Comment mon arrière-grand-mère avait elle fait pour survivre pendant deux mois ?
Comment était-elle parvenue à occuper autant d’enfants avec les distractions de l’époque, à savoir quasiment aucune, sans jouets, sans téléphone, sans télévision, sans dessins animés ?!
Autant de questions qui resteront sans grande réponse, mon père sachant seulement que pendant deux mois elle avait rationné et rationalisé avec précision la nourriture à distribuer, assaini l’eau qu’ils buvaient en la coupant avec du vin et fait de chaque repas une fête afin que les enfants n’aient pas trop à souffrir psychologiquement du confinement et du manque de nourriture… Résultat, au sortir de la crise sanitaire de la Grande grippe, elle avait sauvé sa vie et celle de ses enfants.

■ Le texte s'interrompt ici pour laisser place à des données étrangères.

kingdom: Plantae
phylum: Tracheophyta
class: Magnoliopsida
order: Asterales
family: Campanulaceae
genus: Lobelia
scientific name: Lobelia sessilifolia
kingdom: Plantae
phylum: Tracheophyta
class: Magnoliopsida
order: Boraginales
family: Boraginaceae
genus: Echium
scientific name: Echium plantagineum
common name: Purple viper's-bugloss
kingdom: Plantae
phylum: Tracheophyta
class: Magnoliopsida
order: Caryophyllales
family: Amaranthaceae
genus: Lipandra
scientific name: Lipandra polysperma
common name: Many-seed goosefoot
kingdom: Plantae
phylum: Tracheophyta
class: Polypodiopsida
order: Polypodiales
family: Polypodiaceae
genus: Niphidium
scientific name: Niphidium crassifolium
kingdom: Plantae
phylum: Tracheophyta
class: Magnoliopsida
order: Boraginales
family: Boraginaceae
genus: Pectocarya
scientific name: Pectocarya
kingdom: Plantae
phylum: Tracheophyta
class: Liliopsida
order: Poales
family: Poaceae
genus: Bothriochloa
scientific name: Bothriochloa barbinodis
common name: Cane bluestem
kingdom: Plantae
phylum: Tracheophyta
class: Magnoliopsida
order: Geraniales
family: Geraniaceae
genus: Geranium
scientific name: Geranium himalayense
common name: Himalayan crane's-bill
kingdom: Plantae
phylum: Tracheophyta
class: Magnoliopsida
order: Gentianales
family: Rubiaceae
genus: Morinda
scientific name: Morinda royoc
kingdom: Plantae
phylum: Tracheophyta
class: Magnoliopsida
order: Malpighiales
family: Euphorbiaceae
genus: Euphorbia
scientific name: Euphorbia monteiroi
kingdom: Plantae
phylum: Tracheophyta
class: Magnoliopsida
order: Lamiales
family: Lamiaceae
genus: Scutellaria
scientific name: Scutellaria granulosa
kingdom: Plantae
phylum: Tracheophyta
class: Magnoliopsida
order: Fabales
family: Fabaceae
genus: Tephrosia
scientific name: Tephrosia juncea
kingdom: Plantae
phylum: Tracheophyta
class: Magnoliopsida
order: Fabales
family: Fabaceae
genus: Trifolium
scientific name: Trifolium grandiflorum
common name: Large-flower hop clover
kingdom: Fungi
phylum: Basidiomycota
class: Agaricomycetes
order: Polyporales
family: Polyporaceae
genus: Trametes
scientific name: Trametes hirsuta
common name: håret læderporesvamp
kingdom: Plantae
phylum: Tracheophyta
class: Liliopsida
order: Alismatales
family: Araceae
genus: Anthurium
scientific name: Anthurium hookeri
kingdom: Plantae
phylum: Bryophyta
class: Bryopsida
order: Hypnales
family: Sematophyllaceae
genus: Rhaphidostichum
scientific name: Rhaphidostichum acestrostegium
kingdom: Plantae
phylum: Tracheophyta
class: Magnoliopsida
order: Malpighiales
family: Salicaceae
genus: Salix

Nous avons parlé de cette question plus d’une demi-heure, en évoquant un hypothétique plan de replis comme si nous avions besoin de nous convaincre que nous aurions aussi la capacité de trouver des solutions facilitant notre résilience et notre survie. Toutefois, mon père, confiant et peu enclin au catastrophisme m’affirmait que nos autorités avaient très certainement appris des deux derniers épisodes sanitaires. Il finissait par me dire qu’un effondrement était peu probable, me demandait toutefois, s’il me restait des masques qu’il m’avait remis en 2009 ; je vérifiais rapidement dans le cellier et comptait deux boites qui m’avaient suivies dans deux déménagements et que j’avais conservées précieusement.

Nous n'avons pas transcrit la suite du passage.